Monday, February 12, 2007

Do they know something the British population does not?

This lunchtime I listened to Gia Jandieri, the Vice-President of the Georgian free-market think-tank, the New Economic School. He was addressing a good-sized audience (for a lunch-time discussion) at the International Policy Network (IPN).

The talk and most of the discussion afterwards was about Georgia’s internal developments, the reforms and the need to find alternative sources of energy and alternative markets to Russia. More of that in another posting.

Towards the end somebody asked Mr Jandieri when he thought Georgia would join the European Union, something I had not realized was on the cards, anyway. His reply was instructive.

Quite cynically, he said, I hope never. The government wants it, in his view, but a free-market think-tank like his does not. They have been watching the palaver with other applicant countries and want none of it.

What they would like is free trading agreements with the EU and its member states and ability to travel easily back and forth. As somebody in the audience pointed out, they want the good bits but not the bad ones. Mr Jandieri cheerfully agreed and nobody faulted him.

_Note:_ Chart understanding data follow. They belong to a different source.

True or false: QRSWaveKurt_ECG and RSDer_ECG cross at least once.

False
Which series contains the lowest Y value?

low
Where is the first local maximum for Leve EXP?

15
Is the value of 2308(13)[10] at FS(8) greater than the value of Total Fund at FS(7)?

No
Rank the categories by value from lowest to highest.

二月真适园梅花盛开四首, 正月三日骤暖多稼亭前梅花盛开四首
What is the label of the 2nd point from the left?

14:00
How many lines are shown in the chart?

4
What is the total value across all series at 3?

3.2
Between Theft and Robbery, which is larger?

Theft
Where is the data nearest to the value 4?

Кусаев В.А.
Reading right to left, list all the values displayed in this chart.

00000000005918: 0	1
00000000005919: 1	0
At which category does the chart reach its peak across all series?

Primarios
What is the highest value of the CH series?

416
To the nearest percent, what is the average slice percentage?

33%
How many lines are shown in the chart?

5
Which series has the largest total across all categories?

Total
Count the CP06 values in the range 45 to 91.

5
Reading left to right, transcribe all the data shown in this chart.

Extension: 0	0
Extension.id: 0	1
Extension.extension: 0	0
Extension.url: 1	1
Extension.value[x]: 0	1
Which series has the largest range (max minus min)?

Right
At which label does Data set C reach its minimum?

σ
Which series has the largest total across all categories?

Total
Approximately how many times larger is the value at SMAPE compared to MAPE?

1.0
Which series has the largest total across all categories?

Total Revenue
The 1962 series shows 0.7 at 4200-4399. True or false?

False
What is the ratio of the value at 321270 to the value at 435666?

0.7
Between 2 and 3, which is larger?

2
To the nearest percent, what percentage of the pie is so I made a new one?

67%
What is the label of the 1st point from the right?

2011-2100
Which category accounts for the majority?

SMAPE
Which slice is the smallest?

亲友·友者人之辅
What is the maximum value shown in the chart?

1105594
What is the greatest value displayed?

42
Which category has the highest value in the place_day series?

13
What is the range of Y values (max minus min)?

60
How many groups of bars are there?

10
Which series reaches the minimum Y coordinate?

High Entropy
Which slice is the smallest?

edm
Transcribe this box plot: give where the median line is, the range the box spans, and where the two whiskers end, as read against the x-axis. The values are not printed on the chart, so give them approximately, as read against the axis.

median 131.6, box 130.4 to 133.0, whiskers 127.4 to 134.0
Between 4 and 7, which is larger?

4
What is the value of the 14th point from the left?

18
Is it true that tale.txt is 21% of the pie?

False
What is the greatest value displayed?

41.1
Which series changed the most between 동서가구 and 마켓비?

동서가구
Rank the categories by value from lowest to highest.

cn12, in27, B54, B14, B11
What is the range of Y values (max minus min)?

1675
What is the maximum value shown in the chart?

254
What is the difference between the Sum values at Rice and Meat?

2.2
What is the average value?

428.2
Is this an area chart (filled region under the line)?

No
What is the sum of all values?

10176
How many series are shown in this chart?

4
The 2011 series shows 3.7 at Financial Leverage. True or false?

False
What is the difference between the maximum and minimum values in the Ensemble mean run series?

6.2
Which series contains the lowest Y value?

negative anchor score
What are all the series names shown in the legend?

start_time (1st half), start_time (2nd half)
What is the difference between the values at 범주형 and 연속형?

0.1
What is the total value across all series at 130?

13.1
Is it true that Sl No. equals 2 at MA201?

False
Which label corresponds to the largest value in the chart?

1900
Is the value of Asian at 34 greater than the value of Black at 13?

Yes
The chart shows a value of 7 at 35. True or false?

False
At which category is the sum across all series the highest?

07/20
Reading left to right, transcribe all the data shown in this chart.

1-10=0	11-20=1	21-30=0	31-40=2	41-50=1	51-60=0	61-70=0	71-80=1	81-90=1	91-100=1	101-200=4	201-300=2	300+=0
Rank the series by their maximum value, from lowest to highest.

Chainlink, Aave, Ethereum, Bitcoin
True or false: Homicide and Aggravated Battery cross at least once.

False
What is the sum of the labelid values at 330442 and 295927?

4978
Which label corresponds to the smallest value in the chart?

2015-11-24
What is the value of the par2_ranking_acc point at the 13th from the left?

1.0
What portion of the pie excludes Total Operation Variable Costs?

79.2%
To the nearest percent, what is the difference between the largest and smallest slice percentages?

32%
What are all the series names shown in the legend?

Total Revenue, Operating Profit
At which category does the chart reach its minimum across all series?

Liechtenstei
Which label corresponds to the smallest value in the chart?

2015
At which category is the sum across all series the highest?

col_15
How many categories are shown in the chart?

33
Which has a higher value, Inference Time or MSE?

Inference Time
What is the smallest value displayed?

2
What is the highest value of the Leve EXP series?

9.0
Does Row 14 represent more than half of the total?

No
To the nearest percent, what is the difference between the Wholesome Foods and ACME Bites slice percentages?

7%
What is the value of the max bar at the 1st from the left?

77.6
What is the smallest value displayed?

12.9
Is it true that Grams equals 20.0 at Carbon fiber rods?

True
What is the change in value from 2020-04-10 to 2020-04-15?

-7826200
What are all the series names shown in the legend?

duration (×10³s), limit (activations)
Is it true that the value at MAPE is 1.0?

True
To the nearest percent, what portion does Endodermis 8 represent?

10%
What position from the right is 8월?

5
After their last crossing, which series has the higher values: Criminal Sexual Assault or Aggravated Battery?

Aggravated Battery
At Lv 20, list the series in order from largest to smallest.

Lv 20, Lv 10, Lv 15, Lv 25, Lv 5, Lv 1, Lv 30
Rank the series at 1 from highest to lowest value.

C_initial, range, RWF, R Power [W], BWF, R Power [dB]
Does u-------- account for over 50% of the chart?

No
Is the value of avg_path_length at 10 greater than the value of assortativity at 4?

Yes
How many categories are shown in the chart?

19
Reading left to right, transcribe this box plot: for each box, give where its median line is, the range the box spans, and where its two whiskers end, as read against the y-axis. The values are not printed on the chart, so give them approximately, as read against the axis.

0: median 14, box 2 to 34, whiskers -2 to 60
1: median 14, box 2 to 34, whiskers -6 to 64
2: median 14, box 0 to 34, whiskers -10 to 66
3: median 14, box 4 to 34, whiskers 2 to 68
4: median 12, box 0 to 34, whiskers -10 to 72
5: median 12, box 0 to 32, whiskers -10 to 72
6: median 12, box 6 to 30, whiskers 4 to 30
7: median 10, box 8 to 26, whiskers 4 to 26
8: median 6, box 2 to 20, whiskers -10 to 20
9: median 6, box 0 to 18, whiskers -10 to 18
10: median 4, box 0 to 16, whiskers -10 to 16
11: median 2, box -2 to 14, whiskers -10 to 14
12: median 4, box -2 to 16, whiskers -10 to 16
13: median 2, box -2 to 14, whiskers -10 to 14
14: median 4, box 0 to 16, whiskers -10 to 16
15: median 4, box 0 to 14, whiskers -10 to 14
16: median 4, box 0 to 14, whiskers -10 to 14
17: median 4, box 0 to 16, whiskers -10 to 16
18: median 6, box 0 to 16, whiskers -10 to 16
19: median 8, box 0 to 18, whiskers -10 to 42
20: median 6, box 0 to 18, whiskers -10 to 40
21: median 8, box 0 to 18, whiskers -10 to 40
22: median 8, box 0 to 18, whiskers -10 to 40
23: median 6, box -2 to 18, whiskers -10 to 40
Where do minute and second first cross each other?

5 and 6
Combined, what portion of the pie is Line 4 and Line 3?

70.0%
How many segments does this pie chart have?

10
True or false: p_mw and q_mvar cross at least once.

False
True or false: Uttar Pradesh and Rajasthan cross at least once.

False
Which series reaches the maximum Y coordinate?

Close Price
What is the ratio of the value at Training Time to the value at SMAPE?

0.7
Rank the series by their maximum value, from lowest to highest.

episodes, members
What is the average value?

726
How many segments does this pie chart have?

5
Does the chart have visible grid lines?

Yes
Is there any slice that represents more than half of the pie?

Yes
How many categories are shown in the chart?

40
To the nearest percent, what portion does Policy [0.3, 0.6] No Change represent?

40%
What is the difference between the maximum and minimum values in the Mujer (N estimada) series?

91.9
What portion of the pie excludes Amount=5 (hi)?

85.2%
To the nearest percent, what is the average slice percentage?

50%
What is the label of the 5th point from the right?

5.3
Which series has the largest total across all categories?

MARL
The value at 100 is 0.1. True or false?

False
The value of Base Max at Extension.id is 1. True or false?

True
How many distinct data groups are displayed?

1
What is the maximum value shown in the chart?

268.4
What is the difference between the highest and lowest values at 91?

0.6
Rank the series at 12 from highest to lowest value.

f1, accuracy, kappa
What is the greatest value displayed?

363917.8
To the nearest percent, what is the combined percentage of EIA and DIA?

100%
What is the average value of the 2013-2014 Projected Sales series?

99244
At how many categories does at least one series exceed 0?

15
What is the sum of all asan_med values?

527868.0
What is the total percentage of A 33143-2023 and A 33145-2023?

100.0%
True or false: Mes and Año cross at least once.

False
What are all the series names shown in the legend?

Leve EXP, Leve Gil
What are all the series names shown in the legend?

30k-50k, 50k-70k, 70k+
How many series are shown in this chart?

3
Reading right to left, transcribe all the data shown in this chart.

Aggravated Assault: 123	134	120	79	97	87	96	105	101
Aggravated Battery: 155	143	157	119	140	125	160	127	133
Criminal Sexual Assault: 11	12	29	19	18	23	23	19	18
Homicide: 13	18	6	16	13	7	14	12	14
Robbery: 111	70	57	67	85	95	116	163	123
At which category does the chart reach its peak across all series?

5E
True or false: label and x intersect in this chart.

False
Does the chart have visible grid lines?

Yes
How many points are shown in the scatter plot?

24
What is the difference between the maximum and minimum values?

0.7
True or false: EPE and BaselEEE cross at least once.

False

This is not the first time I heard similar sentiments from people that come from supposedly aspirant countries. Joel Anand Samy and Natasha Srdoc of the Croatian Adriatic Institute for Public Policy were similarly sceptical about the EU and its possible good influence.

They, too, had noticed that the European Union is not precisely the free-market, liberal entity they would like their countries to become. Furthermore, the EU refuses to live up to its own supposed principles and does not support those who advocate real reforms in the former Communist states.

According to Oleg Manaev of the Independent Institute of Socio-Economic & Political Studies in Belarus, whom I actually interviewed on behalf of EUReferendum (still to be written up), expressed the view that about a third of his country’s population was supportive of western-style democracy and free market reforms. These people, in his opinion, were disenchanted with the European Union and its members for all sorts of reasons, not least their lukewarm attitude to the war on terror and were looking more and more to the United States as the real leader of the West.

In practical terms that means very little at the moment. But one cannot help asking a question: do these people know something large proportions of the British public and establishment do not?